→ REQUIREMENT 1: Can you duplicate the records from the line containing "Q: What is the person to" through the final line of the records, both included, keeping every line identical?

→ PAGE TEXT:
-*-
# New instrument?



## GGluek (Dec 11, 2011)

I know musical instruments, especially the winds, have been evolving slowly over the years, as new key configurations and materials are introduced. Some have legs, some don't. Over the last few years I've kept hearing about the Higgs bassoon. Anyone know anything about it?


----------



## ptr (Jan 22, 2013)

Yea, it is one of those miniature instruments that no one believes in but is inevitable in the grand orchestra of everything! 

/ptr


----------



## rrudolph (Sep 15, 2011)

Evidently it is used in a lot of Catholic church music--my understanding is that you can't have Mass without it.


----------



## oogabooha (Nov 22, 2011)

EDIT: unless this post was made to be funny


----------



## EddieRUKiddingVarese (Jan 8, 2013)

Good God, I don't want to put my lips around that thing- Higgs "boson" Basoon runs at at an energy level of seven trillion electron volts..................

"Scientists Discover Higgs Bassoon
Predicted in the Baroque period, the Higgs Bassoon is difficult to detect. Scientists believe the Bassoon may add richness to the sound of a full orchestra."


----------



## oogabooha (Nov 22, 2011)

EddieRUKiddingVarese said:


> View attachment 14611


jesus christ :lol:


----------



## superhorn (Mar 23, 2010)

Hugh hefner's latest girlfriend is named Jennifer Higgs . He has discovered the Higgs bosom .












:lol: :lol: :lol:


----------
-*-
→ DATA FOR REVIEW:
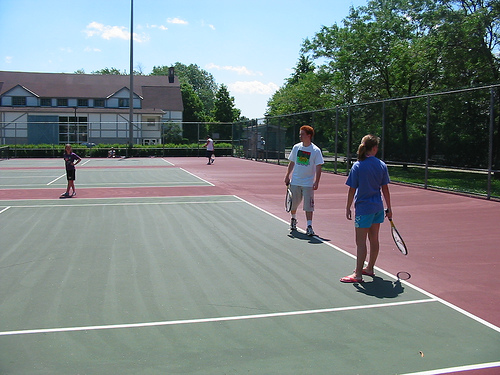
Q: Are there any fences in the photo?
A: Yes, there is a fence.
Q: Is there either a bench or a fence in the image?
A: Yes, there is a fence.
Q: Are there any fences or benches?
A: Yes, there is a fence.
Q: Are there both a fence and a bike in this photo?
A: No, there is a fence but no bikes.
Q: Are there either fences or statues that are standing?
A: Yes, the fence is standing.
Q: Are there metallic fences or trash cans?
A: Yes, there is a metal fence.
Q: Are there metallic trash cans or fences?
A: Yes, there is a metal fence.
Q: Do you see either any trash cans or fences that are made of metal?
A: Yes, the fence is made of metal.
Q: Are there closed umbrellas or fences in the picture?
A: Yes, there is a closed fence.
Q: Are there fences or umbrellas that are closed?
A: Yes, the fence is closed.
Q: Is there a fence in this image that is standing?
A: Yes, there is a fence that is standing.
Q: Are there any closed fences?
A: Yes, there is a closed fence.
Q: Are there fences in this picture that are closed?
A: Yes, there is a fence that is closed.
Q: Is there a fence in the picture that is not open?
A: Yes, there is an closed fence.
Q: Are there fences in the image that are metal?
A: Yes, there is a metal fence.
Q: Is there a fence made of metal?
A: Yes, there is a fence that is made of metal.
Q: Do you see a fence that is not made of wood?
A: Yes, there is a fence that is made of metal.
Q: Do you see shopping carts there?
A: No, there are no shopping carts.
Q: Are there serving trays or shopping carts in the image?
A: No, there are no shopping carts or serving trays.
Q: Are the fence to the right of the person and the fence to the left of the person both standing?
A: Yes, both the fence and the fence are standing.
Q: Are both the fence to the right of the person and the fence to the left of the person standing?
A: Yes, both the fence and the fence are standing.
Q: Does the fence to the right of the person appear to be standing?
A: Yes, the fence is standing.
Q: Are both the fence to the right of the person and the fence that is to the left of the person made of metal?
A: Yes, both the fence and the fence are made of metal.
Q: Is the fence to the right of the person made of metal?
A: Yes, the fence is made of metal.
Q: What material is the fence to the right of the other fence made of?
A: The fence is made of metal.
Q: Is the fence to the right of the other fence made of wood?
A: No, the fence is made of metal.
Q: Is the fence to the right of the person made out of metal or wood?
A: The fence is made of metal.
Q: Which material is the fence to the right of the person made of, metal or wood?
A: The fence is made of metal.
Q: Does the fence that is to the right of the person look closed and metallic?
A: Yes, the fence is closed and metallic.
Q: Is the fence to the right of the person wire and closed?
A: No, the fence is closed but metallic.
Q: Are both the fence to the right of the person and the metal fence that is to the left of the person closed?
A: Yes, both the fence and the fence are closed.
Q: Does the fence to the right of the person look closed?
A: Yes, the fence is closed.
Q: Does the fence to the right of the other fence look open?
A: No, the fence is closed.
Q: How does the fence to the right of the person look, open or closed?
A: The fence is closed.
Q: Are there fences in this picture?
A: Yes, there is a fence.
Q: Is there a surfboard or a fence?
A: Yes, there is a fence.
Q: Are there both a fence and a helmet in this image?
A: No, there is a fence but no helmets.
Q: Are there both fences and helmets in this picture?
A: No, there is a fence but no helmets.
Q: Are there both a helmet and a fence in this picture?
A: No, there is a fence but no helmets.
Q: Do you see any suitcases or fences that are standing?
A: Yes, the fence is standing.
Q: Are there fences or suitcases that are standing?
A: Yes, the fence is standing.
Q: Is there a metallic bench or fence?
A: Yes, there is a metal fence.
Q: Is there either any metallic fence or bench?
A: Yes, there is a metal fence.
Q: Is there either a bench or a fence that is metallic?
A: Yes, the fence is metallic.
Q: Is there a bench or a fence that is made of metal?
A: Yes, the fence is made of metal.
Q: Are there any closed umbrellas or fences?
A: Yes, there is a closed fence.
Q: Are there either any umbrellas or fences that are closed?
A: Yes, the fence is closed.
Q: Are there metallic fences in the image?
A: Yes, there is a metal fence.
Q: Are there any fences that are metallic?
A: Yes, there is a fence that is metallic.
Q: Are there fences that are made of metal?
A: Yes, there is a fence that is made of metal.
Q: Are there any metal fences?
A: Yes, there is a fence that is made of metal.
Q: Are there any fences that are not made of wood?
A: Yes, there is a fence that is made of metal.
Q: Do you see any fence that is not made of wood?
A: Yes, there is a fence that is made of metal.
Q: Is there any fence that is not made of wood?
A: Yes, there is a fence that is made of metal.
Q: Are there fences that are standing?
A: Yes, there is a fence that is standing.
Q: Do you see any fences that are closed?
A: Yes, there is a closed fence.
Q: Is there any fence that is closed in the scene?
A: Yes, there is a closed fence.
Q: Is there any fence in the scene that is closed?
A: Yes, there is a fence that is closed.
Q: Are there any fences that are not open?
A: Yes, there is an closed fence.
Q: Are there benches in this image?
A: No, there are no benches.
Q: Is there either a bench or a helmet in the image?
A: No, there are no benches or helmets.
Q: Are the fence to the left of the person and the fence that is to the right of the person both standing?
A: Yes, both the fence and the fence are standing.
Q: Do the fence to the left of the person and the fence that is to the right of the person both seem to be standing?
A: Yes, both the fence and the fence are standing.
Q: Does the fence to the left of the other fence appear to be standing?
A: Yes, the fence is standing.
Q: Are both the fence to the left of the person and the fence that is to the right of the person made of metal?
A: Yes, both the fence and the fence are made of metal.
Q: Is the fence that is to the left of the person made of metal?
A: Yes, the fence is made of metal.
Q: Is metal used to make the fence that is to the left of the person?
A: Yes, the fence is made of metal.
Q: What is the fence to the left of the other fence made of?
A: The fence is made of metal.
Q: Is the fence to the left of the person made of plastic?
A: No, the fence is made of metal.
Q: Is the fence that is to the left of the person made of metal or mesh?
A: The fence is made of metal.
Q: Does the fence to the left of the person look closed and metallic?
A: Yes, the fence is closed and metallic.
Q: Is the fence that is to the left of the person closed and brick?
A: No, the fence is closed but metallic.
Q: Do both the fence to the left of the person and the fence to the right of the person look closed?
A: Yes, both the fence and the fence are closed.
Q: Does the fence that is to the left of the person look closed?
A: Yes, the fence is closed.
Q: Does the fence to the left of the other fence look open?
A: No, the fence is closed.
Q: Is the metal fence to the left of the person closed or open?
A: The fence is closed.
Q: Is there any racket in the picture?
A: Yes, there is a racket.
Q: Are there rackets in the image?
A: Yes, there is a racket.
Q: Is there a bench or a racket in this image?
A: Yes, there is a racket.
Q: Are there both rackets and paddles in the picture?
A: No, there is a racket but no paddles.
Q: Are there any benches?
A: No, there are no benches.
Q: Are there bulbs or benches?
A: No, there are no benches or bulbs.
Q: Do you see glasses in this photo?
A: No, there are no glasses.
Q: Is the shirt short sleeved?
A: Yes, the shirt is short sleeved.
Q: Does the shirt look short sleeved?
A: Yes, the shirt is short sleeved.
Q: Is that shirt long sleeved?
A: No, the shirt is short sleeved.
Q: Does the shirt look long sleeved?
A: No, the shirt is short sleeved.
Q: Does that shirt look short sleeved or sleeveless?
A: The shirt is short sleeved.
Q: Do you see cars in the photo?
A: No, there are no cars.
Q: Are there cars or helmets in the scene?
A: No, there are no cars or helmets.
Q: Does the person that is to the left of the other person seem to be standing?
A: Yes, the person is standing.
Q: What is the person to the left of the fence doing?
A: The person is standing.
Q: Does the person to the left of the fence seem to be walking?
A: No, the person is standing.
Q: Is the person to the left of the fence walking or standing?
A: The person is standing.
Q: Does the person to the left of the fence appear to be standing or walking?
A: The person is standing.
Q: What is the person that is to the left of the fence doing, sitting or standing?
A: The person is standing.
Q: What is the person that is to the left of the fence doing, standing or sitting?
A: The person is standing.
-*-
→ REQUIREMENT 2: Will you set down the entire forum thread about the Higgs bassoon word for word?

→ YOUR SOLUTION 1:
Q: What is the person to the left of the fence doing?
A: The person is standing.
Q: Does the person to the left of the fence seem to be walking?
A: No, the person is standing.
Q: Is the person to the left of the fence walking or standing?
A: The person is standing.
Q: Does the person to the left of the fence appear to be standing or walking?
A: The person is standing.
Q: What is the person that is to the left of the fence doing, sitting or standing?
A: The person is standing.
Q: What is the person that is to the left of the fence doing, standing or sitting?
A: The person is standing.

→ YOUR SOLUTION 2:
# New instrument?



## GGluek (Dec 11, 2011)

I know musical instruments, especially the winds, have been evolving slowly over the years, as new key configurations and materials are introduced. Some have legs, some don't. Over the last few years I've kept hearing about the Higgs bassoon. Anyone know anything about it?


----------



## ptr (Jan 22, 2013)

Yea, it is one of those miniature instruments that no one believes in but is inevitable in the grand orchestra of everything! 

/ptr


----------



## rrudolph (Sep 15, 2011)

Evidently it is used in a lot of Catholic church music--my understanding is that you can't have Mass without it.


----------



## oogabooha (Nov 22, 2011)

EDIT: unless this post was made to be funny


----------



## EddieRUKiddingVarese (Jan 8, 2013)

Good God, I don't want to put my lips around that thing- Higgs "boson" Basoon runs at at an energy level of seven trillion electron volts..................

"Scientists Discover Higgs Bassoon
Predicted in the Baroque period, the Higgs Bassoon is difficult to detect. Scientists believe the Bassoon may add richness to the sound of a full orchestra."


----------



## oogabooha (Nov 22, 2011)

EddieRUKiddingVarese said:


> View attachment 14611


jesus christ :lol:


----------



## superhorn (Mar 23, 2010)

Hugh hefner's latest girlfriend is named Jennifer Higgs . He has discovered the Higgs bosom .












:lol: :lol: :lol:


----------